How should you respond to the request to lower prices?

Many companies currently approach their suppliers with the request to reduce their prices to support them during these difficult economic times. A pattern that is unfortunately all too familiar for many sales teams. This article proposes an approach to how suppliers can respond to this procurement tactic and how they can move the dialogue back to a value-adding conversation with the customer and their professional buying team by applying five simple steps.

First, and most importantly, do not just lower the price. This sends the wrong signal to the buyer, motivating them to take a closer look at your offerings. If one email makes you falter and change the price, what could a full-fledge re-negotiation process achieve?
Second, show them that you genuinely care about their business challenge. This might sound obvious but is the biggest outage by suppliers in these situations. A price reduction request can have various underlying reasons (e.g. lost sales, obsolete product offerings, a competitor’s move, etc.)? Find out what it is. Will your discount remedy the situation or is maybe a different intervention needed? Analyze their value chain end-to-end. What can you offer as a supplier to tackle this challenge (e.g. product innovation to increase sales)? Be collaborative and communicate in a concise way. Only those suppliers and salespeople that engage the buyer in a constructive value-based dialogue will succeed in this challenging situation.
Third, show them that you are competitive. The fact that you are contacted with a cost reduction request, is a strong indication that the buyer suspects that you are not price competitive. Is this though the only area you need to be competitive in? Identify the key aspects the customer is interested in with regards to the supply base to meet their business needs (e.g. speed to market, innovation, flexibility, agility, etc.).
Fourth, show them your plan to improve.
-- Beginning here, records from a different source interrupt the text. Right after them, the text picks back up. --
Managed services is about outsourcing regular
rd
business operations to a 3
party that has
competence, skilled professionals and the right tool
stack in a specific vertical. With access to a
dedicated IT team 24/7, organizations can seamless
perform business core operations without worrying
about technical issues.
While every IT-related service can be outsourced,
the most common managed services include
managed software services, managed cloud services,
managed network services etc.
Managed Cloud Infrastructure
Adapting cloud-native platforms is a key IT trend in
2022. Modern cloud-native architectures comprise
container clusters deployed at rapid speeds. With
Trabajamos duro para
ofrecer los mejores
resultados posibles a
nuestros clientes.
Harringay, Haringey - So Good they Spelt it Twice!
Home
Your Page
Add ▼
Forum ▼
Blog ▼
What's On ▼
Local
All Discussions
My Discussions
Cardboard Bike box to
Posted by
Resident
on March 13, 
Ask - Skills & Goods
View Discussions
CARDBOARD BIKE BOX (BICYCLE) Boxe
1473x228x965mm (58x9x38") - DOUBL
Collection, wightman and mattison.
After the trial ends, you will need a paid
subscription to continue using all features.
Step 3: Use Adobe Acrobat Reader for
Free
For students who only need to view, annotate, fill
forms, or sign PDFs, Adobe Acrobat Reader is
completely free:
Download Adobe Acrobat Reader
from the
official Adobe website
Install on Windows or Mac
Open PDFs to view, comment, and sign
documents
Suppliers that are self-aware of what needs to change in the relationship with the customer consistently are seen as creating value above and beyond just the price. The more focus you put on your plan and how you intend to execute it, the less the buyer will ponder on the price reduction percentage.
Fifth, show them that you are responsive. Supply chain agility and flexibility are essential elements of your customer’s competitive advantage. Your ability to react to their requests quickly and to a change in demand patterns fast is what your customer is looking for in a supplier. Make sure that you are clear on your level of responsiveness and how it creates value and avoids costs in your customer’s value chain consistently.
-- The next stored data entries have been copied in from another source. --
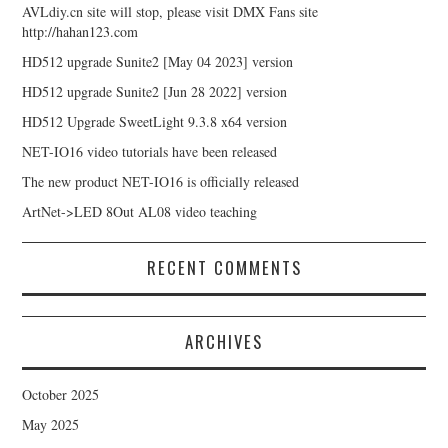
AVLdiy.cn site will stop, please visit DMX Fans site
http://hahan123.com
HD512 upgrade Sunite2 [May 04 2023] version
HD512 upgrade Sunite2 [Jun 28 2022] version
HD512 Upgrade SweetLight 9.3.8 x64 version
NET-IO16 video tutorials have been released
The new product NET-IO16 is officially released
ArtNet->LED 8Out AL08 video teaching
RECENT COMMENTS
ARCHIVES
October 2025
May 2025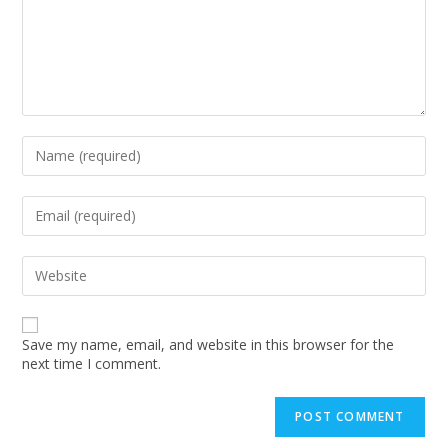
Enter
your
name
or
Enter
username
your
to
email
comment
address
Enter
to
your
comment
website
URL
(optional)
Save my name, email, and website in this browser for the
next time I comment.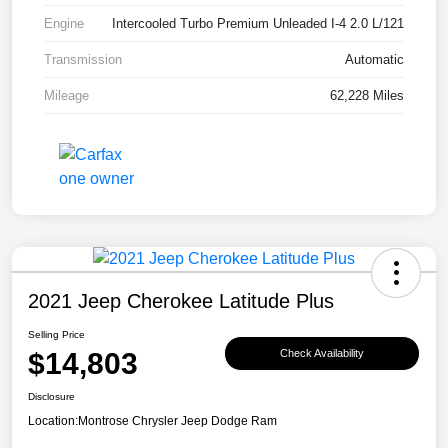
Engine
Intercooled Turbo Premium Unleaded I-4 2.0 L/121
Transmission
Automatic
Mileage
62,228 Miles
2021 Jeep Cherokee Latitude Plus
Selling Price
$14,803
Check Availability
Disclosure
Location:
Montrose Chrysler Jeep Dodge Ram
Sixth, show them that you know what to win means. If you are not clear about what success looks like for you and the customer in the underlying business relationship, why would you expect your customer to know? Reaching your sales targets is an important goal but meaningless to your customer. Define your relationship goals and what you can achieve together with the customer. Articulate their success and define a clear path on how to reach these goals. Your ability to map out a journey that you will take the customer on to reach common success is what alleviates most short-term cost-saving discussions.
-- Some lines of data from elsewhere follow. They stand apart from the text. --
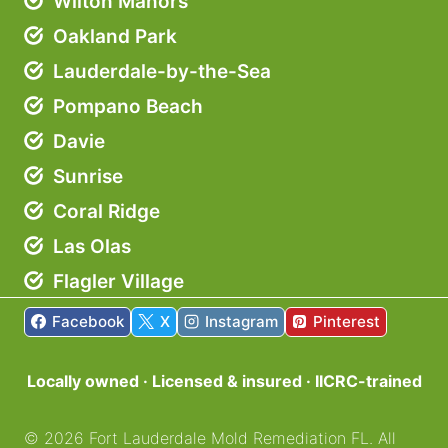
Wilton Manors
Oakland Park
Lauderdale-by-the-Sea
Pompano Beach
Davie
Sunrise
Coral Ridge
Las Olas
Flagler Village
Facebook
X
Instagram
Pinterest
Locally owned · Licensed & insured · IICRC-trained
©
2026
Fort Lauderdale Mold Remediation FL. All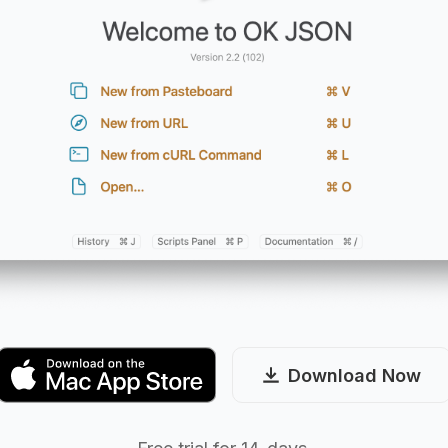
Download Now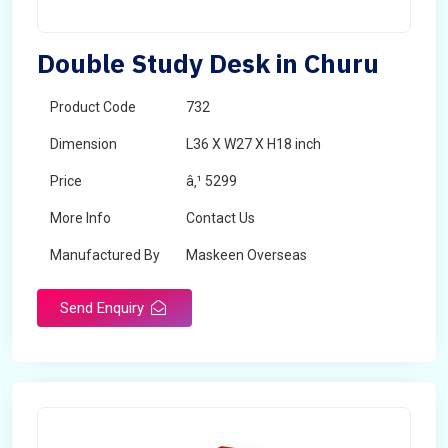
Double Study Desk in Churu
Product Code
732
Dimension
L36 X W27 X H18 inch
Price
â‚¹ 5299
More Info
Contact Us
Manufactured By
Maskeen Overseas
Send Enquiry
As tough as these cost-cutting requests might be, they are a chance for you as a supplier to reiterate your value proposition to the customer. Your clear and succinct message of how you care, how you stay competitive, how you will improve over time, what makes you responsive and what success for you and the customer might look like are the key elements to move a price reduction request to a relationship-building conversation.


Return the love and engage with your buyer in a value-based conversation today.